D’abord, pour parler des outils, il ne faut pas voir en eux que des aspects de standardisation ou de nivellement par le bas : on a des expériences Web qui révèlent une utilisation créative du numérique, notamment en matière artistique/littéraire (création de bandes dessinées par exemple).
S’agissant du désintérêt pour ce qui est le Patrimoine, sa valeur intrinsèque et sa valeur comme expression de l’âme d’un peuple au travers de sa culture, la Chine peut témoigner de son expérience avec l’engouement culturel pour le Patrimoine qui peut se développer chez les jeunes avec l’aide du numérique. Autre élément de satisfaction que nous donne madame Duez à propos de l’image de l’UNESCO chez les jeunes (résultat d’une petite enquête menée auprès de ses collaborateurs) : on lui reconnaît la valeur de sa couverture « mondiale », on lui attribue une qualité de « sérieux », on voit en l’institution « la culture » comme un de ses domaines, mais aussi on l’associe à un qualificatif, « poussiéreux » ce qui est quelque peu exagéré, mais compréhensible s’agissant d’un avis de jeunes peu portés à considérer les grandes institutions comme particulièrement dynamiques.
Mme Duez, – cofondatrice du projet dit BOSON, une sorte de DAVOS des jeunes –, trouve dans cette expérience qui marche (3000 jeunes qui se réunissent chaque année pour parler Politique, Culture, Religion, etc) des signes positifs : il y a d’abord un soutien du monde des entreprises qui entend bien réussir l’intégration des jeunes dans la transformation digitale qu’elles opèrent ; on voit aussi une aspiration des jeunes à prendre toute leur place dans les changements en cours en voulant résolument être parmi les artisans de ces changements, dans une optique d’économie créative. Il faut aussi souligner tout l’intérêt que portent ces jeunes participants au Forum pour les témoignages de grandes voix issues de générations qui les précèdent.
Dans ce contexte, comment situer l’UNESCO ? Sans doute peut-elle améliorer son outil de communication mais le numérique ne doit pas être pour elle une occasion de s’engager dans une révolution qui viserait à la faire ressembler à une start-up. L’UNESCO pourra certainement intéresser les jeunes générations avec ses avantages compétitifs et les valeurs qui sont les siennes dans un monde qui a besoin de sens et d’authenticité.
Conclusion de M. Vincent Defourny, directeur de la Communication
On aura relevé combien pour l’UNESCO il est important de compter sur des plateformes de dialogue et de coopération.
Ces plateformes à développer pourront contribuer à bâtir des Pensées, élaborer des Concepts, Imaginer l’avenir, mais elles doivent aussi venir à l’appui d’actions qui répondent aux besoins.
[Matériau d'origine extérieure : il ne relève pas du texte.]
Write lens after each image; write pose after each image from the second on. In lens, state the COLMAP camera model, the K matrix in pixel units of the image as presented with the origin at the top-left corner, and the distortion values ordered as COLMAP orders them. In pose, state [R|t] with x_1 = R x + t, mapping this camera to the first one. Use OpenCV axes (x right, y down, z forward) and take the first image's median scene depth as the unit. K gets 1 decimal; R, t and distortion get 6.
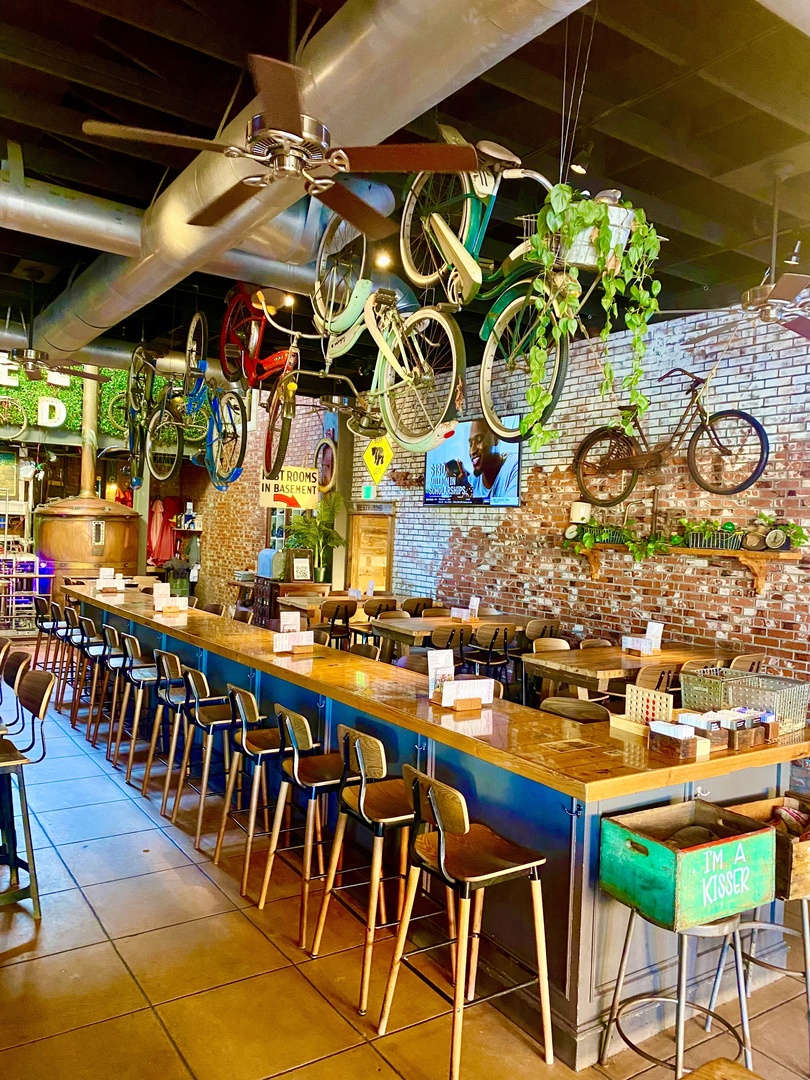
lens RADIAL K [[804.5, 0, 405.0], [0, 804.5, 540.0], [0, 0, 1]] dist [-0.001501, -0.000205]
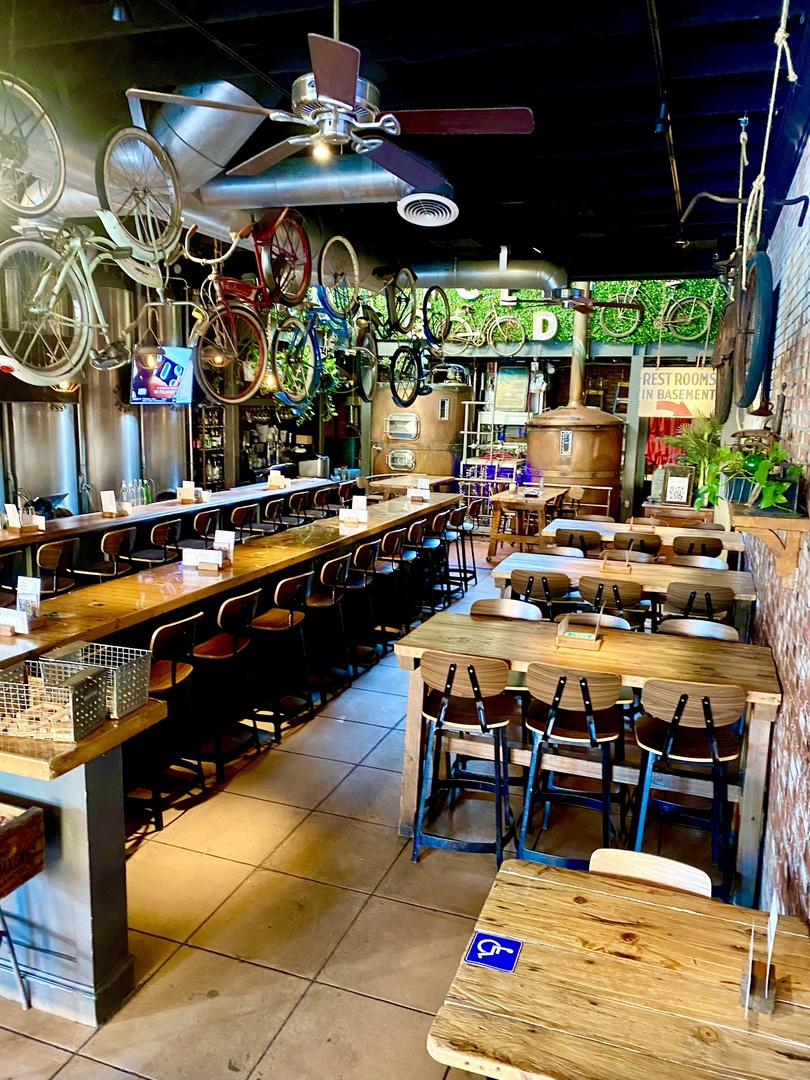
lens RADIAL K [[804.5, 0, 405.0], [0, 804.5, 540.0], [0, 0, 1]] dist [-0.001501, -0.000205]
pose [[0.575340, 0.109793, -0.810512, 0.337198], [-0.007755, 0.991637, 0.128823, -0.015694], [0.817878, -0.067832, 0.571380, 0.232517]]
Laboratoire d’idées, l’UNESCO est aussi initiateur de projets concrets qui portent leurs fruits comme elle l’a toujours fait dans le cadre de son mandat avec beaucoup de réussites à son actif : actions en faveur de l’alphabétisation, sensibilisation aux applications mobiles, protection des patrimoines y compris là où il y a de graves conflits (cf MOSSOUL).
Elle doit maintenant s’inscrire pleinement dans notre temps dans le contexte nouveau de la modernité et, pour réussir, trois conditions sont à remplir : respecter la nature politique de l’UNESCO, satisfaire aux obligations éthiques et traduire les Pensées en actes et activités concrètes.
Enfin dans tout ce qui pourra être fait, trois grandes lignes de conduites peuvent rester présentes à l’esprit comme le suggérait S. Toefler, ce journaliste qui fit beaucoup pour l’UNESCO dans les années 50 : 1/interroger le Monde, 2/Relever les grands défis et 3/Guider en chemin.
Dernier mot de M. Defourny qui remercie encore chaleureusement la Chine pour son aide à la relance du COURRIER (qui maintenant est édité en 9 langues) et l’équipe en charge de la publication et qui annonce de nouveaux développements numériques au service de la Communication de l’UNESCO.